A second phase of the law takes effect Sept. 30, he said, when ephedrine and pseudoephedrine must be kept behind store counters or in locked cases. He said that customers will have to present a valid ID to purchase the products. In addition, he said, stores must keep a log with the name and address of the purchaser, as well as the date and amount purchased. He said police will review the logs.
He said that many of the violations police find will be the result of people not knowing about the law, but willful violations are punishable by up to a year in jail and/or a fine of up to $2,500.
Thompson acknowledged that someone intending to manufacture methamphetamine could go to more than one store and make multiple purchases, but the names of those individuals would show up in purchase logs.
"In my opinion, the bigger effect of this law is it prevents wholesale shoplifting of ephedrine and pseudoephedrine, which is probably the preferred method of the persons cooking meth to obtain it, instead of paying for it," Thompson said.

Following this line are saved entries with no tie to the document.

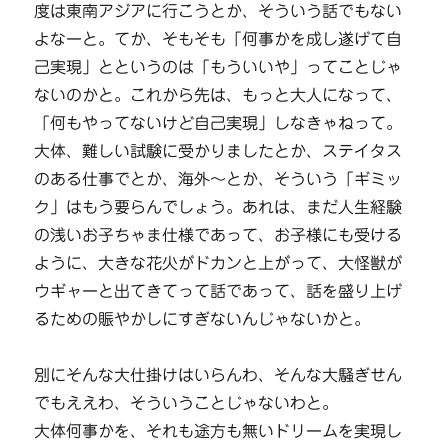
度は東南アジアに行こうとか、そういう話でもない
よなーと。てか、そもそも「何事かを成し遂げて自
己実現」とというのは「もういいや」ってことじゃ
ないのかと。これから先は、もっと大人になって、
「何もやってないけど自己実現」しなきゃねって。
大体、難しい試験に受かりましたとか、ステイタス
のある仕事でとか、海外～とか、そういう「ギミッ
ク」はもう要らんでしょう。あれは、まだ人生経験
の浅いお子ちゃま仕様であって、お子様にも受ける
ように、大きな花火がドカンと上がって、大怪獣が
ウギャーと出てきてって話であって、話を盛り上げ
るための賑やかしにすぎないんじゃないかと。
別にそんな大仕掛けはいらんわ、そんな大騒ぎせん
でもええわ、そういうことじゃないわと。
大体何事かを、それも途方も無いドリームを実現し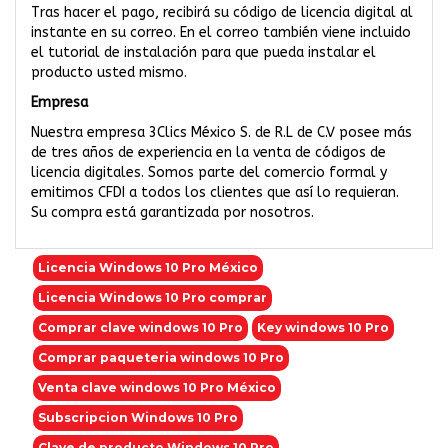
Tras hacer el pago, recibirá su código de licencia digital al
instante en su correo. En el correo también viene incluido
el tutorial de instalación para que pueda instalar el
producto usted mismo.
Empresa
Nuestra empresa 3Clics México S. de R.L de C.V posee más
de tres años de experiencia en la venta de códigos de
licencia digitales. Somos parte del comercio formal y
emitimos CFDI a todos los clientes que así lo requieran.
Su compra está garantizada por nosotros.
Licencia Windows 10 Pro México
Licencia Windows 10 Pro comprar
Comprar clave windows 10 Pro
Key windows 10 Pro
Comprar paqueteria windows 10 Pro
Venta clave windows 10 Pro México
Subscripcion Windows 10 Pro
Clave de producto Windows 10 Pro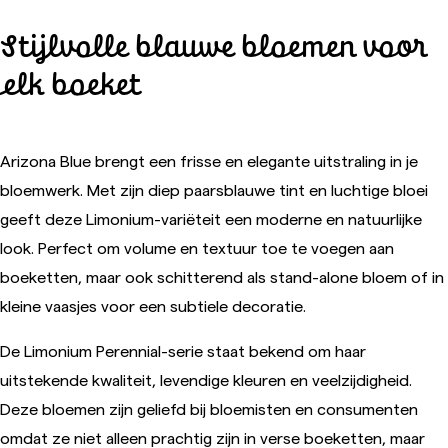
Stijlvolle blauwe bloemen voor
elk boeket
Arizona Blue brengt een frisse en elegante uitstraling in je
bloemwerk. Met zijn diep paarsblauwe tint en luchtige bloei
geeft deze Limonium-variëteit een moderne en natuurlijke
look. Perfect om volume en textuur toe te voegen aan
boeketten, maar ook schitterend als stand-alone bloem of in
kleine vaasjes voor een subtiele decoratie.
De Limonium Perennial-serie staat bekend om haar
uitstekende kwaliteit, levendige kleuren en veelzijdigheid.
Deze bloemen zijn geliefd bij bloemisten en consumenten
omdat ze niet alleen prachtig zijn in verse boeketten, maar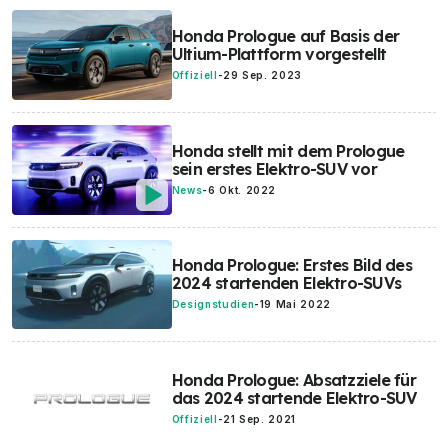
Honda Prologue auf Basis der
Ultium-Plattform vorgestellt
Offiziell
-
29 Sep. 2023
Honda stellt mit dem Prologue
sein erstes Elektro-SUV vor
News
-
6 Okt. 2022
Honda Prologue: Erstes Bild des
2024 startenden Elektro-SUVs
Designstudien
-
19 Mai 2022
Honda Prologue: Absatzziele für
das 2024 startende Elektro-SUV
Offiziell
-
21 Sep. 2021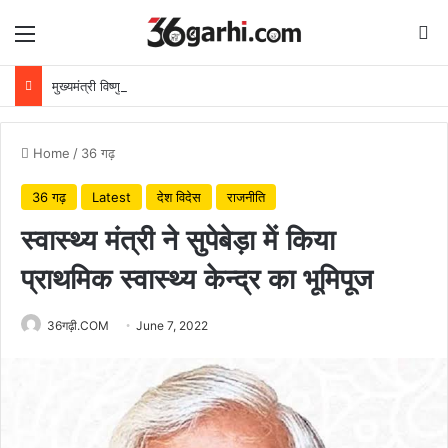
Menu
Se
मुख्यमंत्री विष्णुदेव साय ने अपनी माँ के नाम पर लगाया पीपल का पौधा, वन महोत्सव-2026 का हुआ शुभारंभ
Home
/
36 गढ़
36 गढ़
Latest
देश विदेस
राजनीति
स्वास्थ्य मंत्री ने सुपेबेड़ा में किया
प्राथमिक स्वास्थ्य केन्द्र का भूमिपूज
36गढ़ी.COM
June 7, 2022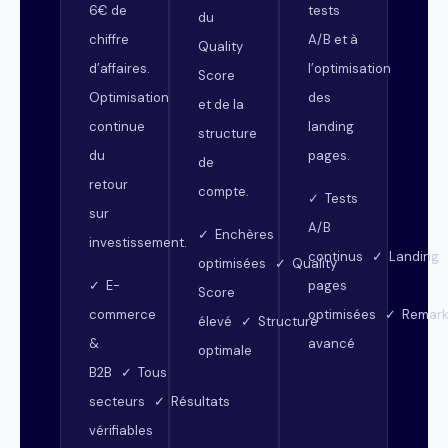
6€ de
tests
du
chiffre
A/B et à
Quality
d’affaires.
l’optimisation
Score
Optimisation
des
et de la
continue
landing
structure
du
pages.
de
retour
compte.
✓ Tests
sur
A/B
✓ Enchères
investissement.
continus ✓ Landing
optimisées ✓ Quality
✓ E-
pages
Score
commerce
optimisées ✓ Remark
élevé ✓ Structure
&
avancé
optimale
B2B ✓ Tous
secteurs ✓ Résultats
vérifiables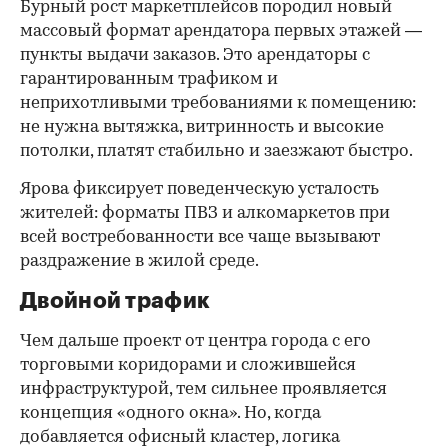
Бурный рост маркетплейсов породил новый
массовый формат арендатора первых этажей —
пункты выдачи заказов. Это арендаторы с
гарантированным трафиком и
неприхотливыми требованиями к помещению:
не нужна вытяжка, витринность и высокие
потолки, платят стабильно и заезжают быстро.
Ярова фиксирует поведенческую усталость
жителей: форматы ПВЗ и алкомаркетов при
всей востребованности все чаще вызывают
раздражение в жилой среде.
Двойной трафик
Чем дальше проект от центра города с его
торговыми коридорами и сложившейся
инфраструктурой, тем сильнее проявляется
концепция «одного окна». Но, когда
добавляется офисный кластер, логика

Although police have not discovered any methamphetamine labs in Northern Virginia, Thompson said that about a year ago several people were arrested in Fairfax County for possession, and an additional "small handful" were arrested for shoplifting Sudafed, which they said they were going to use to manufacture the drug.
Unlike drugs such as heroin and cocaine, which come from overseas, methamphetamine can be made with ingredients bought at a store.
"Methamphetamine is referred to as poor man's cocaine," Thompson said. "It is comparably inexpensive to produce. Everything you need to make methamphetamine is available over the counter."